| SOURCE DOCUMENT |
- Opening Delimiter -

Zimbabwe's Demolition Drive

At least 22,000 street traders have been arrested, police said in government-owned newspapers, and tens of thousands of people have been left homeless. Though the full extent of the operation remains unknown, opposition leaders say as many as 1.5 million people in Harare alone may have lost their homes.

Destruction continues as an AIDS Clinic for Orphans is razed…

Children watch as a bulldozer razes another home in Zimbabwe.

The anger is mounting as the demolition of homes of businesses has continued in Zimbabwe. The police have now been ordered to shoot those that resist:

Armoured troop carriers yesterday patrolled several Harare suburbs as the army was summoned to help suppress swelling public anger against an ongoing government onslaught against informal traders and homeless people.

The police – who have led the evictions – were under orders to use live ammunition against civilians attempting to resist. It could not be established whether the army was also under instruction to shoot at civilians with live ammunition. According to the sources, Harare police commander Edmore Veterai, on Thursday told about 2 000 police officers at Morris police depot in the city that they should not fear shooting with live ammunition at people resisting eviction because the campaign against informal traders had the blessings of President Robert Mugabe.

- Closing Delimiter -

| THINGS TO DO |
[A] Answer these questions from the text on Zimbabwe's demolition drive:
(i) According to police, how many street traders have been arrested?
(ii) How many people in Harare alone do opposition leaders say may have lost their homes?
(iii) Who told police officers at Morris police depot that they should not fear shooting at people resisting eviction?
[B] Carry on the text about Zimbabwe's demolition drive, starting after its last sentence.

| SOURCE DATA |
- Opening Delimiter -

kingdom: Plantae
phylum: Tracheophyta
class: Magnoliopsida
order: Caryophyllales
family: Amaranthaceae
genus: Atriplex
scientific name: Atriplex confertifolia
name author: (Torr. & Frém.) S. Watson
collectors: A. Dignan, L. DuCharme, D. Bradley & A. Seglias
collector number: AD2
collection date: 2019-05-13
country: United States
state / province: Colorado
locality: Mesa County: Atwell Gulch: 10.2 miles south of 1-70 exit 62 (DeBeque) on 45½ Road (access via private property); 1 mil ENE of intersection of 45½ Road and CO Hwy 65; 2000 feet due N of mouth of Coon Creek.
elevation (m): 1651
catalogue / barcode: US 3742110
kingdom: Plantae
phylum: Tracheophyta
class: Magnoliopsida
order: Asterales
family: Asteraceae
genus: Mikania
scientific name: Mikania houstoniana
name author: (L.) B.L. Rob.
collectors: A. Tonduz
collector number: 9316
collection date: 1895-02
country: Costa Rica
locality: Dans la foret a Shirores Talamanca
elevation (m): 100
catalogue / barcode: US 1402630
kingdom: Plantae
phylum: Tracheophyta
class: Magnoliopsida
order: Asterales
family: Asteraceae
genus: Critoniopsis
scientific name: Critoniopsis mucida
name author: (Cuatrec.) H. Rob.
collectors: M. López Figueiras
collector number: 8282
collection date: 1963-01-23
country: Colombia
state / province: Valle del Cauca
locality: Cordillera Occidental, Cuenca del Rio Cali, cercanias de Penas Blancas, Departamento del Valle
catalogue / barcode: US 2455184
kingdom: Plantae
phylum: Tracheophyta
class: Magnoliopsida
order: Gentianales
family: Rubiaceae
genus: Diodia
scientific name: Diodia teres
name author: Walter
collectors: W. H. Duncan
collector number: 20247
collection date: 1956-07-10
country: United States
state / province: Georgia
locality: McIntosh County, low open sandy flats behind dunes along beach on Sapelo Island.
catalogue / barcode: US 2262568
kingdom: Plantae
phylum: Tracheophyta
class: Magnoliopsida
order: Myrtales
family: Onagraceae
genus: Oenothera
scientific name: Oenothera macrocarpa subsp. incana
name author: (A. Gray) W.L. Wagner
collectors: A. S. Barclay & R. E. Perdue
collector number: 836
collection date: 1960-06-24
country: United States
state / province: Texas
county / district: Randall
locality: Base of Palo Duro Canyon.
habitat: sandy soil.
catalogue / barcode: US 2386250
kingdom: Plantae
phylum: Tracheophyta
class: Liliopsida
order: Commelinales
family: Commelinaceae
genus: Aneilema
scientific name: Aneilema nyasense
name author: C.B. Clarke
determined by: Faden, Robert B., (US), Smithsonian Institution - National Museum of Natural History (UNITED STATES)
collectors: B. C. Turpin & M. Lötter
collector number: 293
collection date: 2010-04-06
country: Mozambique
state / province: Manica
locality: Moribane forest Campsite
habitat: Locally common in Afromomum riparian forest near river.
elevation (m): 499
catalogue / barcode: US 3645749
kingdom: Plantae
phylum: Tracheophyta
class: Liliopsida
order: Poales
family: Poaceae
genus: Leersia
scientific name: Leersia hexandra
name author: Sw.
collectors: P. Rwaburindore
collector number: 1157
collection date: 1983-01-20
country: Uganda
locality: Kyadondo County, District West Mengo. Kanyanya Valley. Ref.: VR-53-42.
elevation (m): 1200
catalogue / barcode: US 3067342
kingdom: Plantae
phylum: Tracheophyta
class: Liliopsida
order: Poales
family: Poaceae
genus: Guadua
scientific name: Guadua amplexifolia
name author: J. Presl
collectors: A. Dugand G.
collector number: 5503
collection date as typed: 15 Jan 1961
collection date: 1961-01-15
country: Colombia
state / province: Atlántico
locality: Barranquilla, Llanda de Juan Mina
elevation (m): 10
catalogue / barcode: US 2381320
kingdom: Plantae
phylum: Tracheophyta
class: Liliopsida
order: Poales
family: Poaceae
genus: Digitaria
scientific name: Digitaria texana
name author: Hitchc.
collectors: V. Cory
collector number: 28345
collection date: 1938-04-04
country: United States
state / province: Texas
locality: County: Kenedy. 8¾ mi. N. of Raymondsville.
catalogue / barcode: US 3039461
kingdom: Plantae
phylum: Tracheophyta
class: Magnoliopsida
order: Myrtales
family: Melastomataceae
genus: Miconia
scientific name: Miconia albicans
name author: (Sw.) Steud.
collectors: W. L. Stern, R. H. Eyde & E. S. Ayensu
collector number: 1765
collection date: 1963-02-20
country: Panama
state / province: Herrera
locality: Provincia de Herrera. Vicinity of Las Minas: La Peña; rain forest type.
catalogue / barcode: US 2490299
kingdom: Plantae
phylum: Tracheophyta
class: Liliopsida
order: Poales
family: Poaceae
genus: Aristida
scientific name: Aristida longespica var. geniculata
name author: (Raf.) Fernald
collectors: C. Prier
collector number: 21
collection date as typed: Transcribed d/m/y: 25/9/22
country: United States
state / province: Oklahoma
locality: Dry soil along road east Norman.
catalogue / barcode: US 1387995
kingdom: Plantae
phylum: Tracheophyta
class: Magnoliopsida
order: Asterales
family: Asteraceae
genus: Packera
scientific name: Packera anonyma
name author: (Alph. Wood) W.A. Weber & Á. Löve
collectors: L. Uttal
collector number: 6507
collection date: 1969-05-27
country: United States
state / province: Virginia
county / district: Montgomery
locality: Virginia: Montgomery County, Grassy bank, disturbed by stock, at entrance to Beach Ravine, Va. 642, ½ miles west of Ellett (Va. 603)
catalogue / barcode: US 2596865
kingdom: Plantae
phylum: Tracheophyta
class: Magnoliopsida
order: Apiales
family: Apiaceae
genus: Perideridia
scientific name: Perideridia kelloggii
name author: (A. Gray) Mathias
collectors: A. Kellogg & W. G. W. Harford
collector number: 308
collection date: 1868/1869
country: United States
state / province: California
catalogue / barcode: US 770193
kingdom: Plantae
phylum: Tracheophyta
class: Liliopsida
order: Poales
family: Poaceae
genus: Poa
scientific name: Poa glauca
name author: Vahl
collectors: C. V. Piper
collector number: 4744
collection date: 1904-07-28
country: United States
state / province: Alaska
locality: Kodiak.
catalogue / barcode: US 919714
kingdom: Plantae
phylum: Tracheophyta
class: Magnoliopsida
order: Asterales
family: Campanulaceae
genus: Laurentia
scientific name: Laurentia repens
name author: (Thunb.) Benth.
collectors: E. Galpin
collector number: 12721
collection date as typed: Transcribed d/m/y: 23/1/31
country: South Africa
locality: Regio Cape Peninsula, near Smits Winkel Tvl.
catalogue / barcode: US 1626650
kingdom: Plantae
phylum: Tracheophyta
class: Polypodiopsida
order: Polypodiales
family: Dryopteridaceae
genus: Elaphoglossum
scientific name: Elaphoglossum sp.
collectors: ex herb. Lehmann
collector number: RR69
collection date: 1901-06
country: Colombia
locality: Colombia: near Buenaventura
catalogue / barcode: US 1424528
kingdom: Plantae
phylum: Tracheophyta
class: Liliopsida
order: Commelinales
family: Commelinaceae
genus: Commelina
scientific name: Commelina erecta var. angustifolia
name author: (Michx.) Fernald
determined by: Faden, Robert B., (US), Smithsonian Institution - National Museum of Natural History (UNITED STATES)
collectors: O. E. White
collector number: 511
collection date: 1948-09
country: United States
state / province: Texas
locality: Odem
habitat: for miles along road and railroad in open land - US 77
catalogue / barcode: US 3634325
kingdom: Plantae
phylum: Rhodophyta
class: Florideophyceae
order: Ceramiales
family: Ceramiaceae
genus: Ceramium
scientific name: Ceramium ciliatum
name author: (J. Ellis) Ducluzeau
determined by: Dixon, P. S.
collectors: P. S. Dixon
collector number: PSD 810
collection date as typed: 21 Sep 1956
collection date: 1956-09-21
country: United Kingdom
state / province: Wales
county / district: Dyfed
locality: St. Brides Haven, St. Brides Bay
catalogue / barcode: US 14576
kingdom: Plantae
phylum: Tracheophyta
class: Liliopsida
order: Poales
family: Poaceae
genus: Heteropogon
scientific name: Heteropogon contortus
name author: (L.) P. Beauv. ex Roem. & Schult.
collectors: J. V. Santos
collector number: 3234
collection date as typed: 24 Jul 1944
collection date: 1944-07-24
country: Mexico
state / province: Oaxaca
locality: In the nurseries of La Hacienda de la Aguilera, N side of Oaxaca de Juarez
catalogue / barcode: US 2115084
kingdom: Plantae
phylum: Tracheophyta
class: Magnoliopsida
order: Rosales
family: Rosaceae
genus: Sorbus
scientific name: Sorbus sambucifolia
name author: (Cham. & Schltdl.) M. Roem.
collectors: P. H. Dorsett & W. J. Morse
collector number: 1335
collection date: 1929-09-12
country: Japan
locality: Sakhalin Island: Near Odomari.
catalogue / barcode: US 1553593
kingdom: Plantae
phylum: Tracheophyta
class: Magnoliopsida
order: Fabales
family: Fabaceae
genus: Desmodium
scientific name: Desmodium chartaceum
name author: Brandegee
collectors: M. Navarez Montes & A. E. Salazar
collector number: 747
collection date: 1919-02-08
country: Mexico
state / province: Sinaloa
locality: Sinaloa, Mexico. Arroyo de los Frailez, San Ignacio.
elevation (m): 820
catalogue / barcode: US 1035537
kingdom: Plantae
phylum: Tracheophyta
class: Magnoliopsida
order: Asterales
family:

- Closing Delimiter -

| RESPONSES |
[A]
(i) At least 22,000.
(ii) As many as 1.5 million.
(iii) Harare police commander Edmore Veterai.

[B]
Many of the homes and businesses had legal contracts on the property:

“About 200,000 people have been affected in the demolition drive – and many of them have papers to prove that they were legal occupants with lease agreements,” said Zimbabwe Human Rights Association (ZimRights) director Munyaradzi Bidi.

ZimRights, along with its partner organisation, Zimbabwe Lawyers for Human Rights, filed the application in the Harare High Court on Tuesday and it is expected to be heard on Thursday.

The eviction campaign began two weeks ago in Harare and has officially been billed as an operation “to rid the capital of illegal structures, businesses and criminal activities”, but Bidi said it has now moved outside the capital and is affecting informal businesses in outlying rural areas…

…Meanwhile, the Zimbabwe Tenants and Lodgers Association has claimed that rentals in the city have shot up by almost 250 percent.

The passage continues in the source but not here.